Album: A Life Without Fear

Label: Staubgold

Review date: Jun. 11, 2006


German electronic composer Ekkehard Ehlers has never shied away from refractions, using much of his back catalogue as a sounding board upon which to project in-depth examinations of the sounds and styles that have influenced his views on music, its creation and performance. Be it through sampling Albert Ayler, plying Robert Johnson tunes with gentle house rhythms, or recontextualizing string pieces originally commissioned for William Forsyth dances, Ehlers' work has always displayed a desire to dialogue with sounds and sources, to explore the ways in which they intertwine during his creative process before emerging as something wholly new.

That A Life Without Fear could be categorized as Ehlers' blues record, then, is hardly surprising considering the tip of the cap he offered to Johnson as one of the five brilliant minds he profiled with his stunning Plays series. But unlike his previous work, Ehlers’ approach of the blues here balances abstraction with straightforward homage. He uses guitarist Joseph Suchy and vocalist Howard Katz Fireheart to help explore the nature and meaning of the blues on a series of tracks that build into raw, rugged but modern songs.

The album begins with an unabashedly earnest take on the traditional ballad "Ain't No Grave,” with Suchy's slurred phrasing wrapping itself around Fireheart's voiced lament and Ehlers bleak rumblings, and announces the ideological thrust of what's to come. Followed by "Frozen Absicht," the blues here become more of an implication, a thread gradually pulled from the pre-war strum of the Old Weird Americans until the style exists not as exact song, but as a still-heavy series of hints. "Nie wider schnell sagen" takes a somber, droned harmonica as its starting point but stretches out quickly, embracing an almost playfully dour melody that fights for breathing room as the held tone saws back and forth. In boiling it all down to base elements (the strum of a guitar, the whisper of a voice), Ehlers pursues an examination of the actual construction of the blues, a deep probing of the natures and complexities of the beast and its myriad of ghosts

Ehlers has always been the type to subvert traditional notions of songwriting with his sampling tendencies, and as such it isn't really surprising when he lets a scratchy cut of Charles Haffer, Jr.'s ragged tune "Strange Things" play uncut, buttressed by some unobtrusive Suchy guitar work and more of Ehlers' processing. This inclusion addresses a few key issues – the appropriation of the African American song form for sure, but also perhaps the ways in which traditional tracks managed to permeate completely different communities and come out forever changed by the singers and players in those towns. Even more intriguing is the lyrical content, a back and forth Great War dialogue between Wilson and the Kaiser. Is it just a simple transposition of an older lament onto the face of current conflict, or perhaps a sly defense on the part of a German guy pulling apart a fundamentally American type of music?

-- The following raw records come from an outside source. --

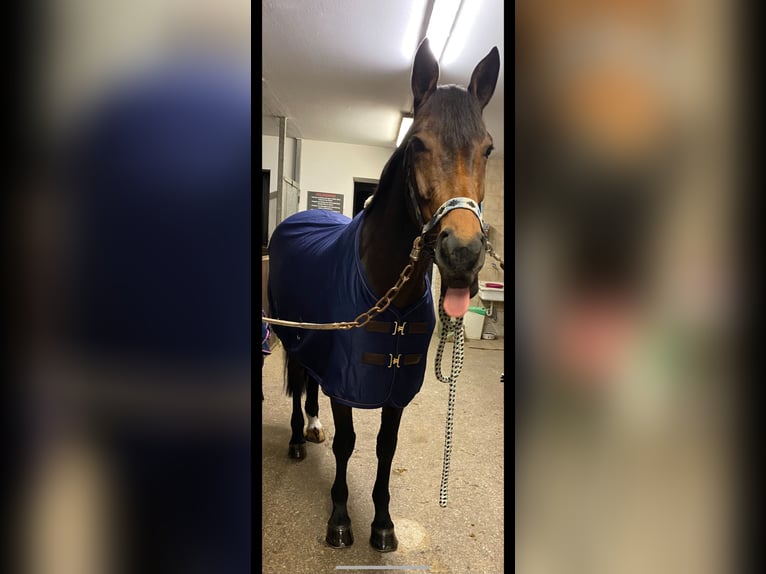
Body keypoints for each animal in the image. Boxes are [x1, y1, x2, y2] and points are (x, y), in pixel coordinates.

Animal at [266, 38, 500, 552]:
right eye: (417, 144)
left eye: (488, 148)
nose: (463, 254)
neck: (389, 293)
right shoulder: (346, 379)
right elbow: (348, 443)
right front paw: (339, 520)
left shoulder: (394, 391)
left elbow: (385, 448)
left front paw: (382, 522)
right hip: (293, 335)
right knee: (299, 382)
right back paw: (297, 438)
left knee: (311, 383)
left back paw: (311, 425)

As American as the blues may be, the pathos that inspires them is something felt worldwide. Ehlers explores this idea by tracing the Diaspora back to its roots, switching Suchy to the balafon and Fireheart to the Shona language for a take on Dumisani Abraham Maraire's "Misorodzi." It's a curious move, but the plink of the instrument's rosewood keys resonate with a type of hymnal phrasing that makes the connection work. "Maria & Martha," however, returns immediately to the abstract realms, with Suchy's guitar pulled into taut drones alongside Franz Hautzinger's trumpet, affecting a transformation of the death chants that have so influenced Ehlers into a ruddy series of mourning drones and processed tones.

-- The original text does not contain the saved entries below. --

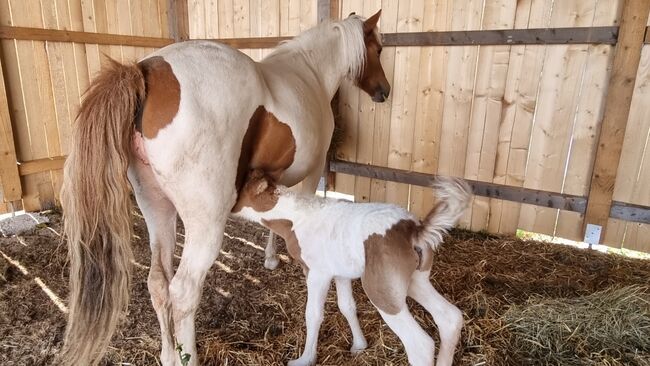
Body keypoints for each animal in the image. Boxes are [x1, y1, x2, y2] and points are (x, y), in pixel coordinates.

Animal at [233, 171, 470, 366]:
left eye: (240, 186)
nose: (229, 206)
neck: (297, 219)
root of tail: (414, 231)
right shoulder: (341, 273)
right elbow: (347, 306)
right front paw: (359, 345)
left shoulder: (318, 273)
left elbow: (313, 314)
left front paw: (305, 359)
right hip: (416, 281)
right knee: (450, 318)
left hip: (382, 293)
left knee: (420, 345)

Closing with an almost barren look at Ralph Stanley's "O Death," A Life Without Fear ends on a note that implies not an acceptance of the forces that smother humanity, but a rather venomous lashing out at them. Here Fireheart's voice is enflamed, the guitars overdriven and distorted, in all a rather stirring summation of the ideas Ehlers explores throughout A Life Without Fear. As much as the man himself is possessed by the sense of doom that pervades the music he pays tribute to here, Ehlers dwells not on the destruction. Instead, he seems far more intent on examining another unforeseen direction for both his own distinct sound and a type of music that profound thinkers have been wrestling with for ages.